Of course, what is broken must be fixed. We’ve already seen a number of knee-jerk reactions to the events in B.C. in various parts of the country through the imposition of overly-prescriptive obligations. Such a “tick-the-box” approach to compliance is rife with risk and often creates unnecessary operational challenges without yielding better outcomes.
The Financial Action Task Force (FATF) — the inter-governmental organization that sets global standards for combatting money laundering and terrorist financing — addressed this very issue over ten years ago in its guidance to casinos:
By adopting a risk-based approach, it is possible to ensure that measures to prevent or mitigate money laundering and terrorist financing are commensurate with the risks identified. This will allow resources to be allocated in the most efficient ways. The principle is that resources should be directed in accordance with priorities so that the greatest risks receive the highest attention.
The alternative approaches are that resources are either applied evenly, or that resources are targeted, but on the basis of factors other than risk. This can inadvertently lead to a “tick box” approach with the focus on meeting regulatory requirements rather than on combating money laundering or terrorist financing efficiently and effectively.
A wise police sergeant I once worked with said it best: “Good anti-money laundering policy should be designed to catch bad guys, not drive business away.”
Whatever the findings of the Commission may be, it is vitally important that those involved in the fight against money laundering embrace practical, well-thought solutions that ensure regulatory policies, priorities and government objectives are properly aligned to present-day risks.

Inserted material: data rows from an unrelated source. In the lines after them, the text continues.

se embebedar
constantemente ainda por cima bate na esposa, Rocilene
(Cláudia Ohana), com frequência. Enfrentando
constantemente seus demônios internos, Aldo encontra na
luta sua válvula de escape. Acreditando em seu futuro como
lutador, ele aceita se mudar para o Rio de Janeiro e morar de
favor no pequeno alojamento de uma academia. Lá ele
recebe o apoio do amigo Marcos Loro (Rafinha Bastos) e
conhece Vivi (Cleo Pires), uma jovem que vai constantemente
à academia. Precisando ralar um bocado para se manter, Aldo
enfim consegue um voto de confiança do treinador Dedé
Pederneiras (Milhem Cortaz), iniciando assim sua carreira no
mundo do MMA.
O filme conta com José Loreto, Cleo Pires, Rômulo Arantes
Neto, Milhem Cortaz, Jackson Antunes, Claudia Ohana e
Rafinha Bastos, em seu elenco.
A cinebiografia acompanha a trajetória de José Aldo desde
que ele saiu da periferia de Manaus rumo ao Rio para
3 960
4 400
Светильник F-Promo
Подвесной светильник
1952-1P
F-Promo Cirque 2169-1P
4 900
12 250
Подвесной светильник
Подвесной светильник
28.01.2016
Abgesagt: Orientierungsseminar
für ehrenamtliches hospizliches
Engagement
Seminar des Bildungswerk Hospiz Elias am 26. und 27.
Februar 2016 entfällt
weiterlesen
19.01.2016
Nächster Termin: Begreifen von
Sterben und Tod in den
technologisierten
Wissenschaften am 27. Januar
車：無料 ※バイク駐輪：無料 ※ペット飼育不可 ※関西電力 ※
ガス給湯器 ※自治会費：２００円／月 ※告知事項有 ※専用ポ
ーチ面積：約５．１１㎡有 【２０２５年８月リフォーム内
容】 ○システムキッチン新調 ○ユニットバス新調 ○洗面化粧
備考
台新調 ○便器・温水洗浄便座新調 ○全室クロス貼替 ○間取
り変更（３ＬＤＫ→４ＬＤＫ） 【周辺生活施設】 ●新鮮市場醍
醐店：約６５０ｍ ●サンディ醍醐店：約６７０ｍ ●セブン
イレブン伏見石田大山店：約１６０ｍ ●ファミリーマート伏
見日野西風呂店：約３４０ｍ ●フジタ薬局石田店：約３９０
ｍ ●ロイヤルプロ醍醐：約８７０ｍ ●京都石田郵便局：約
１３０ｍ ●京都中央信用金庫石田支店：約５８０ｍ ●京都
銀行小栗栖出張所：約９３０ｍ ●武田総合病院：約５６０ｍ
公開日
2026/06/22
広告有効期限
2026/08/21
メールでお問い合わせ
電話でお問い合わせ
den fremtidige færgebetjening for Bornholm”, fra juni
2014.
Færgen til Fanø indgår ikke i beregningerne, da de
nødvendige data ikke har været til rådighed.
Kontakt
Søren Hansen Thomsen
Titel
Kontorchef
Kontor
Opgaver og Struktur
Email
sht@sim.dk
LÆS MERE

Here’s also hoping the Cullen Commission will be able to answer a few burning questions that I’ve had over the course of my career: Is the current Canadian legislative framework for gaming adequate, or does it inherently create insurmountable conflicts between government agencies? Are sufficient resources deployed to combat money laundering in British Columbia, and indeed, in Canada? Are some of the barriers to effective law enforcement in relation to money laundering self-imposed? Are the roles, functions and accountabilities of the gaming industry’s various stakeholders properly aligned to optimize the coordination and expertise of those stakeholders?
Regardless, the next two years will unquestionably be an interesting time for Canada’s gaming industry. To misquote the legendary Bette Davis: “Fasten your seatbelts, it’s going to be a bumpy ride.”

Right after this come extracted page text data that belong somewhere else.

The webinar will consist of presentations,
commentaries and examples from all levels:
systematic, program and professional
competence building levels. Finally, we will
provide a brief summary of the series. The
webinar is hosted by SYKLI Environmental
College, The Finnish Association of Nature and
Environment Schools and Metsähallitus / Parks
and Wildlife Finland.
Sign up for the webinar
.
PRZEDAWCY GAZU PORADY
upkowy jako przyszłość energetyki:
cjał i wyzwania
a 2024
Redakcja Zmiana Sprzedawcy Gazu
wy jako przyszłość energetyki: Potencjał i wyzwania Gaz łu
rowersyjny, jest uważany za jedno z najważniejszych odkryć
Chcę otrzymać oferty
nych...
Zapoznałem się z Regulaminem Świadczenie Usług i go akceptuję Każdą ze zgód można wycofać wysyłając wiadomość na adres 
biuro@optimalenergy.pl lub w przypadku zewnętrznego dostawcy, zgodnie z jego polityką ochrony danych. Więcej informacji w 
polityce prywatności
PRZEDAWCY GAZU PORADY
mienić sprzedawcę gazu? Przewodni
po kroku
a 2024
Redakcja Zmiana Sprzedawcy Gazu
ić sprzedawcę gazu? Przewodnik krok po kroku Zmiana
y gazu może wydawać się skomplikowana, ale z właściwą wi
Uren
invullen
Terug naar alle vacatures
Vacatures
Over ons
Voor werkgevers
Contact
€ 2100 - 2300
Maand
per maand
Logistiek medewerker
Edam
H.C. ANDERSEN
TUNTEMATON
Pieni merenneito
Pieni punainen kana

Derek Ramm is Vice President of MT>Play, a global gaming advisory firm. Prior to joining MT>Play, he held senior roles at the Alcohol and Gaming Commission of Ontario (AGCO), Financial Transactions and Reports Analysis Centre of Canada (FINTRAC) and the Ontario Lottery and Gaming Corporation (OLG). He also served as a Commissioner on the Bermuda Casino Gaming Commission.
Any opinions expressed in this article are those of the author and do not necessarily represent those of his current or former employers.